## [EXERCISE INSTRUCTIONS]
Show each line of the records that contains the string "chart". Matching is case-sensitive.

## [EXERCISE DATA]

_ _ _ _

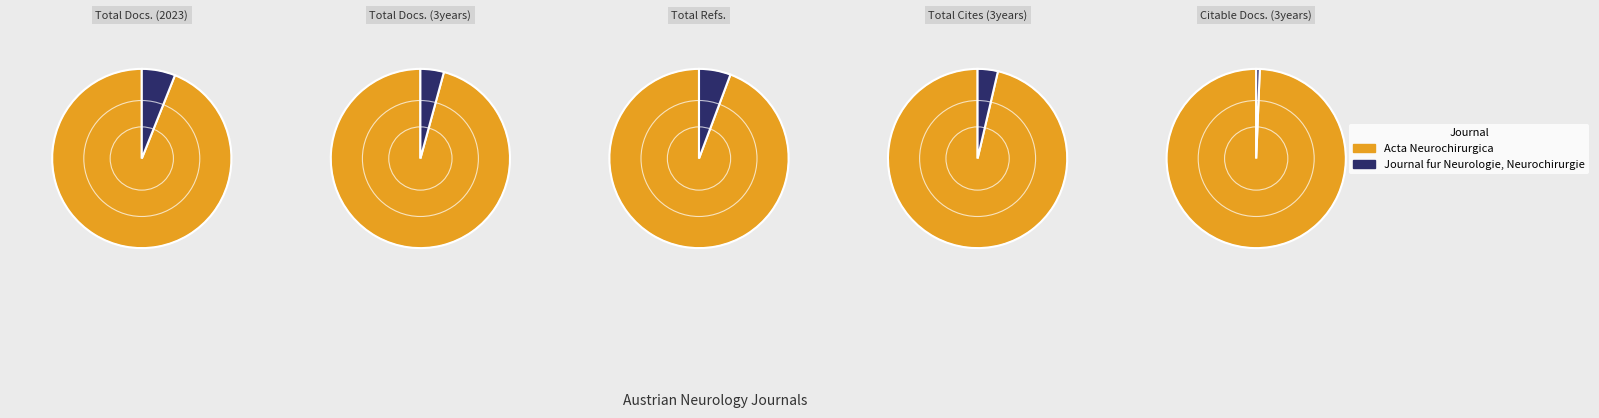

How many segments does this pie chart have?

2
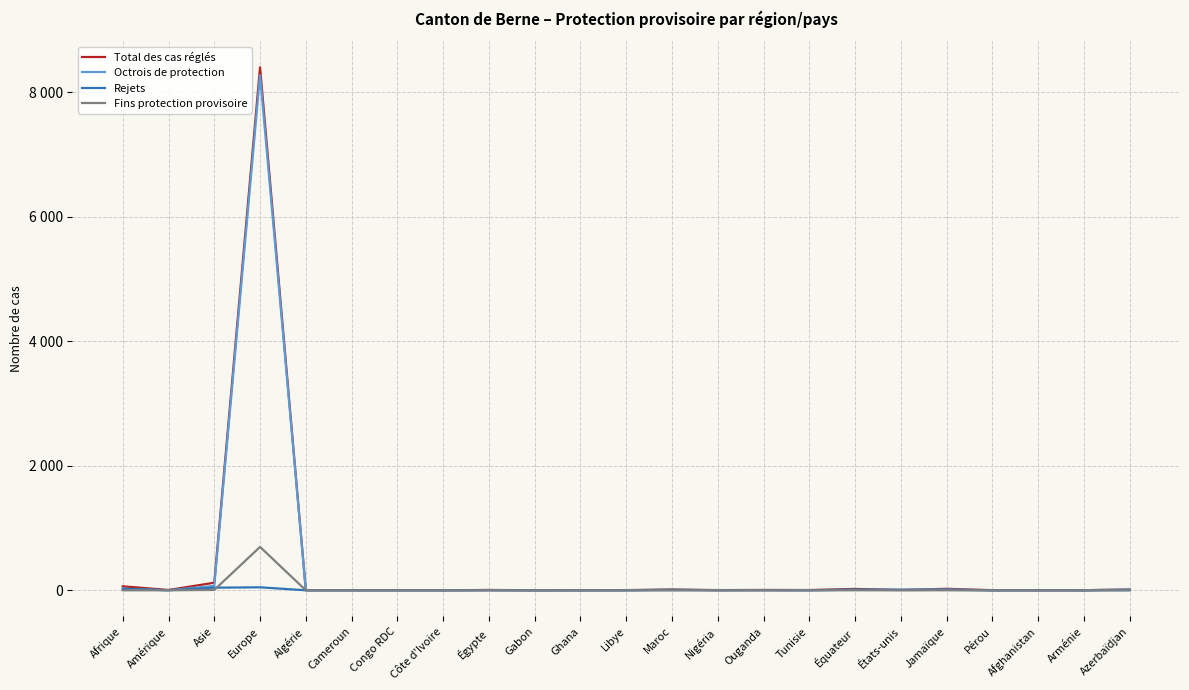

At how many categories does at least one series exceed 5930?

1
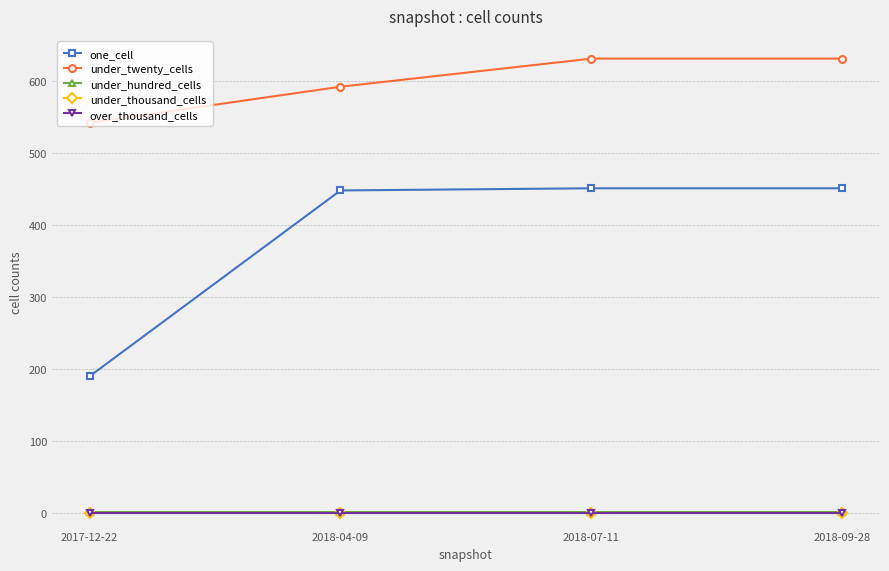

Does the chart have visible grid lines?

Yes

_ _ _ _

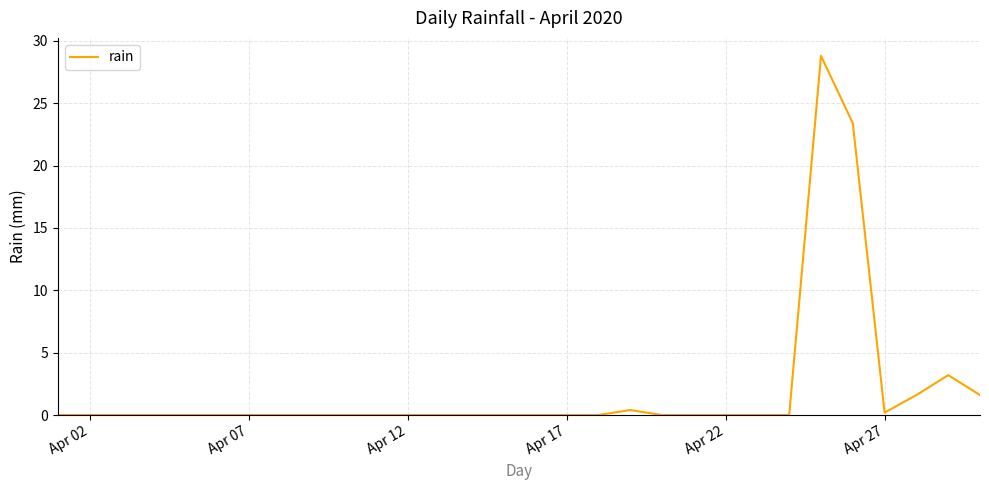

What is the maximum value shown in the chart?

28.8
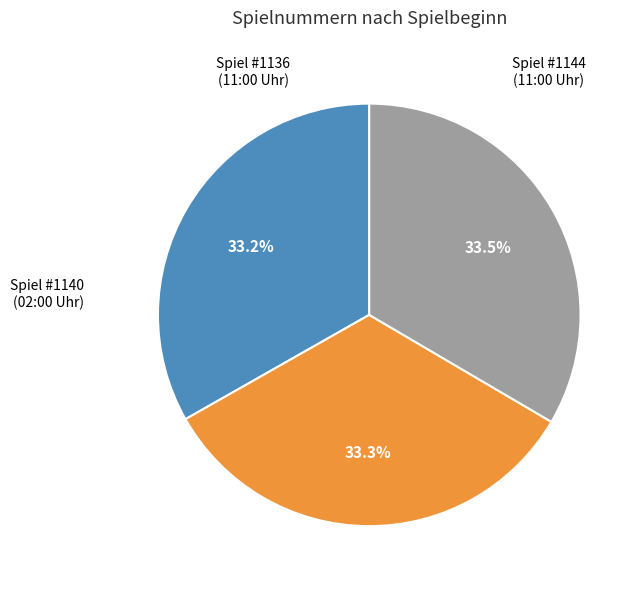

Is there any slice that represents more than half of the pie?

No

_ _ _ _

## [RESULT BELOW]
How many segments does this pie chart have?
Does the chart have visible grid lines?
What is the maximum value shown in the chart?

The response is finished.